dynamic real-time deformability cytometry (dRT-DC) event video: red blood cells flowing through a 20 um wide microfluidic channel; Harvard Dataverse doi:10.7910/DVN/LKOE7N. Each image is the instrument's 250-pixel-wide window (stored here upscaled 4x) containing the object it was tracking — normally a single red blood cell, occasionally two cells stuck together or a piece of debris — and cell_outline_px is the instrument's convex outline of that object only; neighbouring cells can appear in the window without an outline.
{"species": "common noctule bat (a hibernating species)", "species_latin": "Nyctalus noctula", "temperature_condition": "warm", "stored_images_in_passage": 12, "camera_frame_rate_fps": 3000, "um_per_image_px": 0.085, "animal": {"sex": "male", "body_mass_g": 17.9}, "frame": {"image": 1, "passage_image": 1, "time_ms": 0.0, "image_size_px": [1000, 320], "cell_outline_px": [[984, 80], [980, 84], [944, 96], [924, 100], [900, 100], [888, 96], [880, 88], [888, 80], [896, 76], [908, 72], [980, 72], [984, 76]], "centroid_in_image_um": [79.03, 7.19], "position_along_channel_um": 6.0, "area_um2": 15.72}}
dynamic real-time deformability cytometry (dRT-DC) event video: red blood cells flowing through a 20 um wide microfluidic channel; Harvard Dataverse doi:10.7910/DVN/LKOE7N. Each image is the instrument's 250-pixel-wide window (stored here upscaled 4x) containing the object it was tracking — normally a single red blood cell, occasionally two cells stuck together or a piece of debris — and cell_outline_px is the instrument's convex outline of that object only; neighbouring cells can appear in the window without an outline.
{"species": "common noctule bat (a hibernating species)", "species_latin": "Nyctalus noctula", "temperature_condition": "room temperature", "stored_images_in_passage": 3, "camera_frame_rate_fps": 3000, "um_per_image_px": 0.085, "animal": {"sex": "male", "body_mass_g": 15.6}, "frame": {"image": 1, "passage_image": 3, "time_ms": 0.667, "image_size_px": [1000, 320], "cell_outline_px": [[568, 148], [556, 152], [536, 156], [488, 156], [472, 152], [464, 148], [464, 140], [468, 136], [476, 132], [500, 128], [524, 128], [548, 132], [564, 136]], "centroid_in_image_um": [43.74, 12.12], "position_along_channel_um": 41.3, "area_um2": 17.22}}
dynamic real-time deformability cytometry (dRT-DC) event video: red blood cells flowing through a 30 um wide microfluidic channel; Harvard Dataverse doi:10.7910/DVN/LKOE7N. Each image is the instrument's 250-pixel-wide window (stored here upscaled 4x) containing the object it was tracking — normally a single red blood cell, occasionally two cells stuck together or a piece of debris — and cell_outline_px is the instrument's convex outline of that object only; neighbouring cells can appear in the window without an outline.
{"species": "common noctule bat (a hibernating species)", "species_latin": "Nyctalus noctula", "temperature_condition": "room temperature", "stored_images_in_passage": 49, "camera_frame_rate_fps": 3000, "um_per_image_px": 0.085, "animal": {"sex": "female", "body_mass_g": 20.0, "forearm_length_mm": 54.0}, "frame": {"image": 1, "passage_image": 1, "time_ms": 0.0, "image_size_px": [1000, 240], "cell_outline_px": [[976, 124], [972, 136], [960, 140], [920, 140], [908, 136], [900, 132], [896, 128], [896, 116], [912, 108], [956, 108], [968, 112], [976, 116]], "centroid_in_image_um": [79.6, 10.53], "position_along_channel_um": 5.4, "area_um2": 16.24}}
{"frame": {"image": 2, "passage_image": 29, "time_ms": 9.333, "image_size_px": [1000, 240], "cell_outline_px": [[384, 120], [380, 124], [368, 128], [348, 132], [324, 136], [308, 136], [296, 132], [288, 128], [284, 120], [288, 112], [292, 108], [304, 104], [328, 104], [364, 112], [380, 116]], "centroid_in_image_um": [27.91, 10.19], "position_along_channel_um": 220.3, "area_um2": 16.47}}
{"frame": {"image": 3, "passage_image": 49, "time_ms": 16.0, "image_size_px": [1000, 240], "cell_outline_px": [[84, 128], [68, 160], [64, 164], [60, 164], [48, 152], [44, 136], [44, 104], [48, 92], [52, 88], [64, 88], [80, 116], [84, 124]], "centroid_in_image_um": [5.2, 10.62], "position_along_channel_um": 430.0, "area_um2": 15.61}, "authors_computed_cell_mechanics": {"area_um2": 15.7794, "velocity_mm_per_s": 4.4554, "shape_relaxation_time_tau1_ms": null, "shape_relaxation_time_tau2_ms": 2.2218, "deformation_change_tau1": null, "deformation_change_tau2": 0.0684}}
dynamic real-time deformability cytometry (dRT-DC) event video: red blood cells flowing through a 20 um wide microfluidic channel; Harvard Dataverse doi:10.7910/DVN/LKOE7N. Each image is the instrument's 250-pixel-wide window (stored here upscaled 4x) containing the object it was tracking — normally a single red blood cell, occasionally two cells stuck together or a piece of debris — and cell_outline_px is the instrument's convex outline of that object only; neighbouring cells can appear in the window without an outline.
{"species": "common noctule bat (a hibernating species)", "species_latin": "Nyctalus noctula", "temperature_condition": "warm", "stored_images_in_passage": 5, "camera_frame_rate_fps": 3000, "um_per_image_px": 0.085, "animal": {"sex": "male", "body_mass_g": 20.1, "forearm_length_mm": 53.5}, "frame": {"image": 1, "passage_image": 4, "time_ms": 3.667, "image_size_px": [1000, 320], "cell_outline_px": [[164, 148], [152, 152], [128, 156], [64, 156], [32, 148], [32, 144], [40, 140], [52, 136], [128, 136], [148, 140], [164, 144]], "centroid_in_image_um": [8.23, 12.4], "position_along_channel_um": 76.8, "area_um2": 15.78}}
○ ○ ○ ○ ○
Prompt
Transcribe the records above exactly as they appear.

Task output
dynamic real-time deformability cytometry (dRT-DC) event video: red blood cells flowing through a 20 um wide microfluidic channel; Harvard Dataverse doi:10.7910/DVN/LKOE7N. Each image is the instrument's 250-pixel-wide window (stored here upscaled 4x) containing the object it was tracking — normally a single red blood cell, occasionally two cells stuck together or a piece of debris — and cell_outline_px is the instrument's convex outline of that object only; neighbouring cells can appear in the window without an outline.
{"species": "common noctule bat (a hibernating species)", "species_latin": "Nyctalus noctula", "temperature_condition": "warm", "stored_images_in_passage": 12, "camera_frame_rate_fps": 3000, "um_per_image_px": 0.085, "animal": {"sex": "male", "body_mass_g": 17.9}, "frame": {"image": 1, "passage_image": 1, "time_ms": 0.0, "image_size_px": [1000, 320], "cell_outline_px": [[984, 80], [980, 84], [944, 96], [924, 100], [900, 100], [888, 96], [880, 88], [888, 80], [896, 76], [908, 72], [980, 72], [984, 76]], "centroid_in_image_um": [79.03, 7.19], "position_along_channel_um": 6.0, "area_um2": 15.72}}
dynamic real-time deformability cytometry (dRT-DC) event video: red blood cells flowing through a 20 um wide microfluidic channel; Harvard Dataverse doi:10.7910/DVN/LKOE7N. Each image is the instrument's 250-pixel-wide window (stored here upscaled 4x) containing the object it was tracking — normally a single red blood cell, occasionally two cells stuck together or a piece of debris — and cell_outline_px is the instrument's convex outline of that object only; neighbouring cells can appear in the window without an outline.
{"species": "common noctule bat (a hibernating species)", "species_latin": "Nyctalus noctula", "temperature_condition": "room temperature", "stored_images_in_passage": 3, "camera_frame_rate_fps": 3000, "um_per_image_px": 0.085, "animal": {"sex": "male", "body_mass_g": 15.6}, "frame": {"image": 1, "passage_image": 3, "time_ms": 0.667, "image_size_px": [1000, 320], "cell_outline_px": [[568, 148], [556, 152], [536, 156], [488, 156], [472, 152], [464, 148], [464, 140], [468, 136], [476, 132], [500, 128], [524, 128], [548, 132], [564, 136]], "centroid_in_image_um": [43.74, 12.12], "position_along_channel_um": 41.3, "area_um2": 17.22}}
dynamic real-time deformability cytometry (dRT-DC) event video: red blood cells flowing through a 30 um wide microfluidic channel; Harvard Dataverse doi:10.7910/DVN/LKOE7N. Each image is the instrument's 250-pixel-wide window (stored here upscaled 4x) containing the object it was tracking — normally a single red blood cell, occasionally two cells stuck together or a piece of debris — and cell_outline_px is the instrument's convex outline of that object only; neighbouring cells can appear in the window without an outline.
{"species": "common noctule bat (a hibernating species)", "species_latin": "Nyctalus noctula", "temperature_condition": "room temperature", "stored_images_in_passage": 49, "camera_frame_rate_fps": 3000, "um_per_image_px": 0.085, "animal": {"sex": "female", "body_mass_g": 20.0, "forearm_length_mm": 54.0}, "frame": {"image": 1, "passage_image": 1, "time_ms": 0.0, "image_size_px": [1000, 240], "cell_outline_px": [[976, 124], [972, 136], [960, 140], [920, 140], [908, 136], [900, 132], [896, 128], [896, 116], [912, 108], [956, 108], [968, 112], [976, 116]], "centroid_in_image_um": [79.6, 10.53], "position_along_channel_um": 5.4, "area_um2": 16.24}}
{"frame": {"image": 2, "passage_image": 29, "time_ms": 9.333, "image_size_px": [1000, 240], "cell_outline_px": [[384, 120], [380, 124], [368, 128], [348, 132], [324, 136], [308, 136], [296, 132], [288, 128], [284, 120], [288, 112], [292, 108], [304, 104], [328, 104], [364, 112], [380, 116]], "centroid_in_image_um": [27.91, 10.19], "position_along_channel_um": 220.3, "area_um2": 16.47}}
{"frame": {"image": 3, "passage_image": 49, "time_ms": 16.0, "image_size_px": [1000, 240], "cell_outline_px": [[84, 128], [68, 160], [64, 164], [60, 164], [48, 152], [44, 136], [44, 104], [48, 92], [52, 88], [64, 88], [80, 116], [84, 124]], "centroid_in_image_um": [5.2, 10.62], "position_along_channel_um": 430.0, "area_um2": 15.61}, "authors_computed_cell_mechanics": {"area_um2": 15.7794, "velocity_mm_per_s": 4.4554, "shape_relaxation_time_tau1_ms": null, "shape_relaxation_time_tau2_ms": 2.2218, "deformation_change_tau1": null, "deformation_change_tau2": 0.0684}}
dynamic real-time deformability cytometry (dRT-DC) event video: red blood cells flowing through a 20 um wide microfluidic channel; Harvard Dataverse doi:10.7910/DVN/LKOE7N. Each image is the instrument's 250-pixel-wide window (stored here upscaled 4x) containing the object it was tracking — normally a single red blood cell, occasionally two cells stuck together or a piece of debris — and cell_outline_px is the instrument's convex outline of that object only; neighbouring cells can appear in the window without an outline.
{"species": "common noctule bat (a hibernating species)", "species_latin": "Nyctalus noctula", "temperature_condition": "warm", "stored_images_in_passage": 5, "camera_frame_rate_fps": 3000, "um_per_image_px": 0.085, "animal": {"sex": "male", "body_mass_g": 20.1, "forearm_length_mm": 53.5}, "frame": {"image": 1, "passage_image": 4, "time_ms": 3.667, "image_size_px": [1000, 320], "cell_outline_px": [[164, 148], [152, 152], [128, 156], [64, 156], [32, 148], [32, 144], [40, 140], [52, 136], [128, 136], [148, 140], [164, 144]], "centroid_in_image_um": [8.23, 12.4], "position_along_channel_um": 76.8, "area_um2": 15.78}}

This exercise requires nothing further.